Repeat verbatim the lines of the data below, beginning with the line containing "left wrist: (160, 164)" and continuing to the end.

Segment Start: Data shown

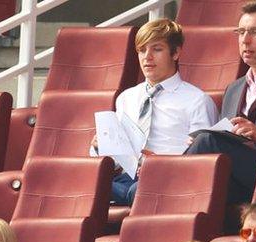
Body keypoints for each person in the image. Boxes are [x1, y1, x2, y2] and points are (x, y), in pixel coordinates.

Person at [186, 1, 256, 205]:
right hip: (241, 182)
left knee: (207, 142)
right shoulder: (233, 89)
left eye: (255, 32)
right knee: (202, 145)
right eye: (240, 32)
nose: (245, 41)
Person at [92, 18, 217, 205]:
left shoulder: (197, 101)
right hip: (126, 179)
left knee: (139, 190)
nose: (147, 57)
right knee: (80, 183)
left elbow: (202, 162)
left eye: (156, 49)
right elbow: (116, 160)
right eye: (142, 50)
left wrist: (160, 164)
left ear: (175, 53)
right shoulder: (126, 98)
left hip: (169, 180)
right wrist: (99, 147)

Segment End: Data shown

-- Worked solution --
left wrist: (160, 164)
left ear: (175, 53)
right shoulder: (126, 98)
left hip: (169, 180)
right wrist: (99, 147)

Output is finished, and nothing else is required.